The addition of proteinase inhibitors (1 mM phenylmethylsulfonyl fluoride, 10 mM N-ethylmaleimide, 0.25 mM benzamidine hydrochloride, 6.25 mM EDTA, 12.5 mM 6-aminohexanoic acid and 2 mM iodoacetic acid) to explant cultures of adult bovine articular cartilage inhibits proteoglycan synthesis as well as the loss of the macromolecule from the tissue. Those proteoglycans lost to the medium of explant cultures treated with proteinase inhibitors were either aggregates or monomers with functional hyaluronic acid-binding regions, whereas proteoglycans lost from metabolically active tissue also included a population of monomers that were unable to aggregate with hyaluronate.
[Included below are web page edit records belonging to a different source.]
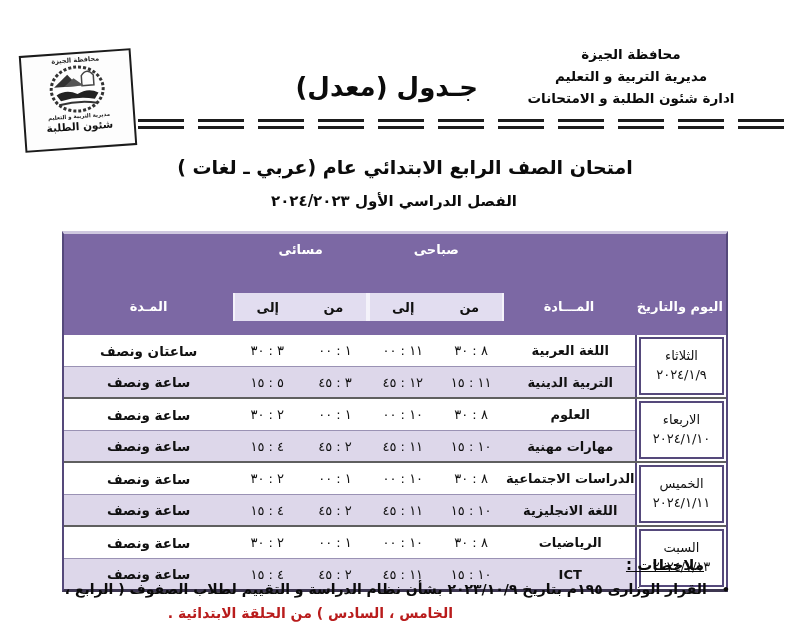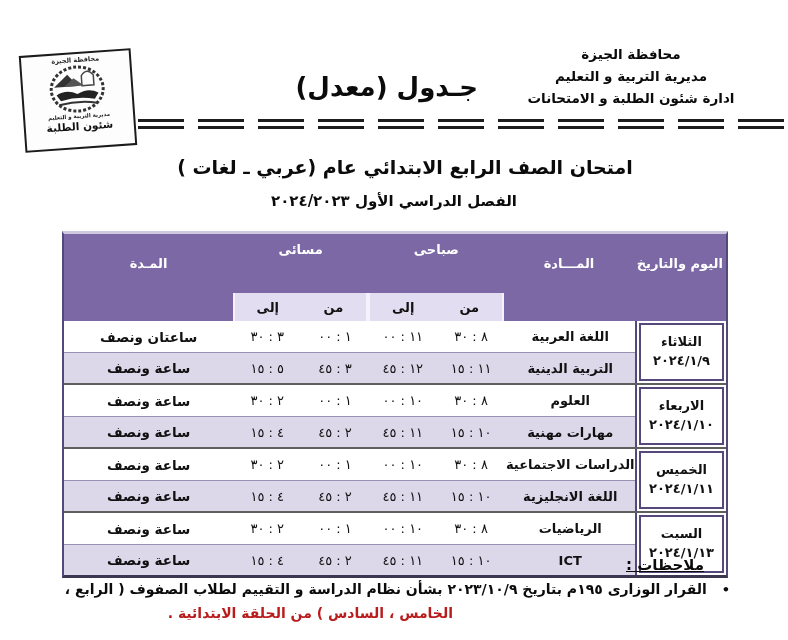--- a/index.html
+++ b/index.html
@@ -62,7 +62,7 @@
   .th-sub { height:28px; display:flex; background:#e2ddf0; color:#111;
             border-right:2px solid #f4f2fa; border-left:2px solid #f4f2fa; }
   .th-sub > div { flex:1; display:flex; align-items:center; justify-content:center; font-weight:bold; }
-  .th-full { display:flex; align-items:center; justify-content:center; height:58px; }
+  .th-full { display:flex; align-items:center; justify-content:center; height:58px;margin-top:43px; }
   .w-day { width:93px; } .w-subj { width:130px; } .w-morn { width:137px; }
   .w-even { width:136px; } .w-dur { width:170px; }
Analysis of the core protein from proteoglycans lost into the medium of inhibitor-treated cultures showed the same size distribution as the core proteins of proteoglycans present in the extracellular matrix of metabolically active cultures. The core proteins of proteoglycans appearing in the medium of metabolically active cultures showed that proteolytic cleavage of these macromolecules occurred as a result of their loss from the tissue. Explant cultures of articular cartilage maintained in medium with proteinase inhibitors were used to investigate the passive loss of proteoglycan from the tissue. The rate of passive loss of proteoglycan from the tissue was dependent on surface area, but no difference in the proportion of proteoglycan aggregate to monomer appearing in the medium was observed. Furthermore, proteoglycans were lost at the same rate from the articular and cut surfaces of cartilage. Proteoglycan aggregates and monomer were lost from articular cartilage over a period of time, which indicates that proteoglycans are free to move through the extracellular matrix of cartilage. The movement of proteoglycans out of the tissue was shown to be temperature dependent, but was different from the change of the viscosity of water with temperature, which indicates that the loss of proteoglycan was not solely due to diffusion. The activation energy for the loss of proteoglycans from articular cartilage was found to be similar to the binding energies for electrostatic and hydrogen bonds.